Grecja stanie się od 1 stycznia 2001 r. 12. członkiem Eurolandu - zdecydowali wczoraj w Feirze szefowie rządów i głowy państw UE. Drachmy zostaną wymienione według kursu 340,75 za jedno euro. Tak jak marki, franki czy pesety, greckie pieniądze zostaną w obiegu do końca czerwca 2002 roku.
Chociaż nie wszyscy przywódcy Unii byli przekonani o pełnej gotowości Aten do wejścia do walutowej elity, wszyscy solidarnie podpisali się pod wcześniejszą decyzją w tej sprawie Komisji Europejskiej. Sprzeciwiała się tylko niemiecka opozycja, która twierdziła, że przyjęcie tego kraju jeszcze bardziej osłabi euro; walucie i tak nie wiedzie się dobrze - od narodzin - 1 stycznia 1999 roku - straciła ponad 20 proc. wartości wobec dolara.

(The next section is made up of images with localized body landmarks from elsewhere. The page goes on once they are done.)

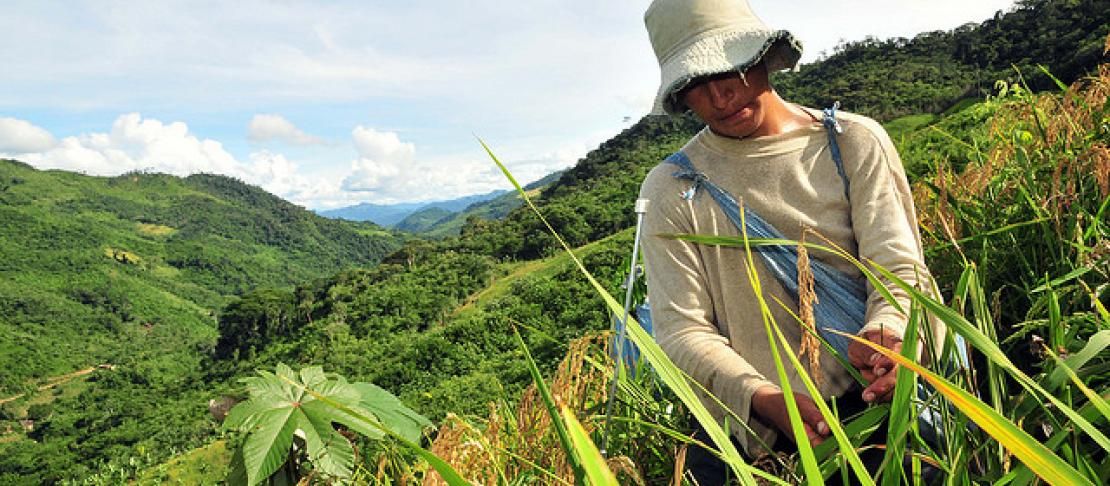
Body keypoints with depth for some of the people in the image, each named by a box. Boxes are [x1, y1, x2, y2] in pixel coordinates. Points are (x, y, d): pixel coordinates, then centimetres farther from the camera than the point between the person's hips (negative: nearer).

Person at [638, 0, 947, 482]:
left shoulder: (854, 141, 4)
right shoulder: (671, 189, 0)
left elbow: (900, 265, -2)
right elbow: (683, 330, -5)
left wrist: (884, 332, -24)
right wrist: (763, 398, -22)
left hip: (874, 394, 1)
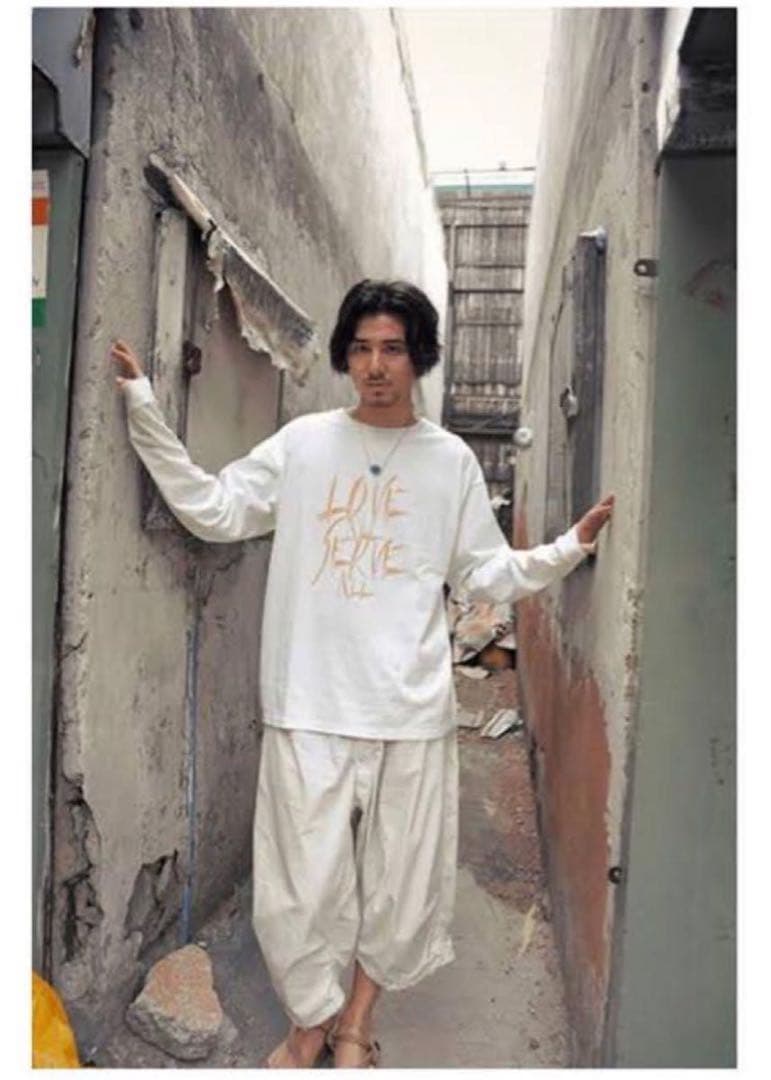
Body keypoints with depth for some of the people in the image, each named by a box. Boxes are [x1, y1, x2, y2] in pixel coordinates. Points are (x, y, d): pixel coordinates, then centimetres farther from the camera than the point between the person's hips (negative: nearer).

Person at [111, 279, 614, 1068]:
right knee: (305, 877, 8)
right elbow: (213, 511, 1)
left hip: (412, 707, 1)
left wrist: (570, 547, -5)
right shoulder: (302, 442, 3)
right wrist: (145, 413, -3)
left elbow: (485, 575, 7)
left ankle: (354, 1023, 41)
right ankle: (309, 1023, 37)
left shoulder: (452, 461, 4)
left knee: (399, 876, 13)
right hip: (309, 703, 0)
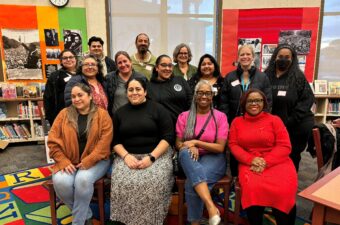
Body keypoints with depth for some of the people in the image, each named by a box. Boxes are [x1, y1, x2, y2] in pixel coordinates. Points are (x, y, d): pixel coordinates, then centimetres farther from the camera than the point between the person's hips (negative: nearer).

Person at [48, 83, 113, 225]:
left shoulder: (102, 115, -2)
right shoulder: (64, 114, 6)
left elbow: (104, 143, -10)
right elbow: (53, 141, 2)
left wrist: (87, 162, -18)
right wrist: (63, 162, -10)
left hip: (95, 161, -3)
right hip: (69, 162, 3)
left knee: (83, 180, -31)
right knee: (60, 182, -25)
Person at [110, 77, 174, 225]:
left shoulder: (157, 109, 4)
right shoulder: (120, 113, 14)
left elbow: (168, 136, -3)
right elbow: (115, 141, 12)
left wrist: (151, 157, -14)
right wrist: (126, 156, -9)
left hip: (157, 154, -2)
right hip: (128, 155, 3)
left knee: (154, 183, -29)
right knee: (123, 183, -26)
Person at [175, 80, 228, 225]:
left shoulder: (220, 117, 2)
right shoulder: (184, 116, 8)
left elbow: (220, 147, -3)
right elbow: (178, 144, 6)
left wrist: (195, 142, -13)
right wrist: (190, 147, -18)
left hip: (213, 158, -2)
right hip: (190, 159, 2)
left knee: (191, 183, -33)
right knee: (186, 153, -37)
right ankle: (211, 207, -41)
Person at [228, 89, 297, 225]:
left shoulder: (274, 120, 8)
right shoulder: (237, 122, 13)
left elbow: (285, 146, 1)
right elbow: (233, 145, 6)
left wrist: (265, 162, -13)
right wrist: (251, 159, -11)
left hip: (276, 162, 0)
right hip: (249, 164, 1)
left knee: (284, 190, -29)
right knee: (253, 188, -31)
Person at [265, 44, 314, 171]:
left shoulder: (298, 76, -2)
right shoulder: (266, 76, 2)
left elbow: (308, 99, -7)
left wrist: (292, 119, -15)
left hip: (297, 125, -1)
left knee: (293, 155, 11)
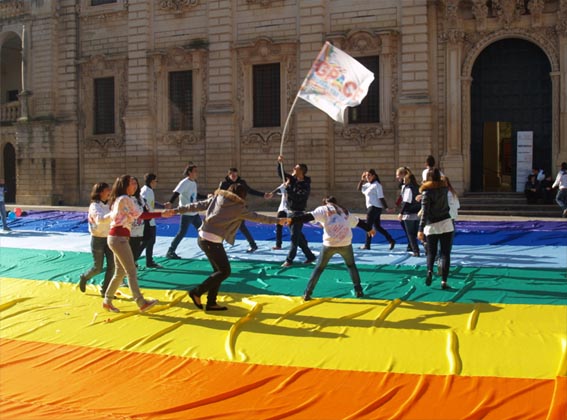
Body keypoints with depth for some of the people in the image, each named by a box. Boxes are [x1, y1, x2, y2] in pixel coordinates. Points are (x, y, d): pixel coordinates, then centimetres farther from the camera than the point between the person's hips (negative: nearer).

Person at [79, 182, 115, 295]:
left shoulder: (108, 205, 6)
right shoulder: (94, 206, -15)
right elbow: (100, 219, -35)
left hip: (109, 238, 6)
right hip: (98, 239, -6)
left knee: (112, 265, -2)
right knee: (98, 268, 2)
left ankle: (105, 290, 10)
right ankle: (84, 278, 33)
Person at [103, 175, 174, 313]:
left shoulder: (119, 199, 19)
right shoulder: (125, 199, -12)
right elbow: (140, 215, -17)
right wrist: (162, 214, -19)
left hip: (117, 238, 10)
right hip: (119, 238, -10)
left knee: (120, 272, 13)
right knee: (131, 272, -10)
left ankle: (107, 301, 19)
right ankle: (141, 303, -10)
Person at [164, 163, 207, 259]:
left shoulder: (194, 183, 11)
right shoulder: (184, 182, -15)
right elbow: (176, 192, -29)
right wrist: (170, 202, -44)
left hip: (194, 212, 9)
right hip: (186, 213, -9)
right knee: (182, 233, -7)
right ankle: (170, 252, 2)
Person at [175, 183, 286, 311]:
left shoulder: (217, 198, 12)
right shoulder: (238, 207, -4)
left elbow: (197, 206, 10)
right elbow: (256, 217, 4)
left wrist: (177, 210, 16)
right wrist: (277, 221, 15)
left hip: (203, 237, 8)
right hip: (212, 241, -8)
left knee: (219, 270, 16)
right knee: (225, 271, 3)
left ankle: (211, 303, 19)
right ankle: (196, 292, 2)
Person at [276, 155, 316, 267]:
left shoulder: (305, 186, -17)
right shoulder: (293, 179, 5)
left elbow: (296, 197, -28)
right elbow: (281, 174, 8)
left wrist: (288, 187, -23)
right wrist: (280, 163, -6)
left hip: (298, 213, -8)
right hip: (290, 212, 8)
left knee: (295, 236, -4)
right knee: (298, 236, 12)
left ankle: (289, 259, 0)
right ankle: (310, 256, 21)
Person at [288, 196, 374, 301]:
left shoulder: (323, 209, 12)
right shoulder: (344, 211, 25)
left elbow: (308, 217, -6)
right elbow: (358, 222, 38)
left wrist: (291, 220, -15)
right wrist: (370, 228, 55)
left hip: (330, 244, -2)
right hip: (345, 244, 3)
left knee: (319, 268, 12)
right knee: (351, 265, 28)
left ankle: (307, 293, 8)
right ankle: (358, 291, 23)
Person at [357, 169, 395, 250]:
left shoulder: (377, 185, -13)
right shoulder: (368, 184, 12)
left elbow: (381, 197, -17)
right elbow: (359, 189, 17)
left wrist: (386, 207, -19)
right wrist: (362, 180, 5)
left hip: (375, 208, -9)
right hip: (371, 207, 9)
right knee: (377, 226, 12)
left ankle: (367, 245, 7)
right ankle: (391, 240, 15)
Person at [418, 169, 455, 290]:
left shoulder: (427, 192, -5)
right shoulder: (444, 188, 7)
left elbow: (425, 213, -13)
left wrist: (421, 229, -14)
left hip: (431, 226, -2)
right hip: (446, 224, 2)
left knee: (431, 253, 13)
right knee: (445, 254, 3)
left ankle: (430, 271, -14)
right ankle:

Dla Grecji rozszerzenie strefy euro jest nie tylko nagrodą za konsekwentną politykę zbijania inflacji i deficytu budżetowego, ale również szansą przełamania ciążącego na niej stereotypu. Ten najbiedniejszy kraj w UE był zawsze postrzegany jako ten, który w przeciwieństwie do Irlandii czy Hiszpanii zmarnował swoje "pięć minut" w Unii. Teraz okazuje się, że dzięki wejściu do Eurolandu Grecja może przeżyć drugą młodość w UE. - To historyczny moment dla naszego narodu - mówił wczoraj grecki premier Kostas Simitis. Jak podkreślał unijny komisarz ds. ekonomicznych Pedro Solbes, "w ciągu ostatnich lat Grecja zrobiła ogromny postęp" w pościgu za unijną czołówką. W ciągu kilku lat inflację obniżono z 16 do 1,9 proc. rocznie, deficyt budżetowy został zredukowany z 10,2 proc. PKB w 1995 do 1,6 proc. w 1999 roku.
Jak jednak przestrzegają greccy finansiści, Ateny nie mogą spocząć na laurach. Według szefa greckiego banku centralnego Lucasa Padademosa Grecję czekają dalsze reformy strukturalne i porządkowanie finansów publicznych. Iannis Stournaras, doradca ministra finansów, twierdzi, że aby osiągnąć pełną konwergencję z najbardziej rozwiniętymi gospodarkami Eurolandu, nie wystarczy jej zalecana dla strefy euro średnia wzrostu gospodarczego 3 proc. - Przez następne 15 lat grecka gospodarka musiałaby rozwijać się w tempie 5,5 proc. rocznie - mówi.
Poza strefą euro są obecnie trzy kraje UE: Dania, Wielka Brytania i Szwecja. Dania, która z własnej woli odrzuciła członkostwo w Eurolandzie, zdecyduje o tym, czy przyjmie euro, w referendum jesienią tego roku. Według czerwcowego sondażu instytutu Gallupa "za" jest 42 proc. Duńczyków, przeciw - 46 proc. Referendum w Wlk. Brytanii odbędzie się najprawdopodobniej po zapowiadanych na maj 2001 r. wyborach. Po Brytyjczykach w sprawie euro wypowiedzą się Szwedzi.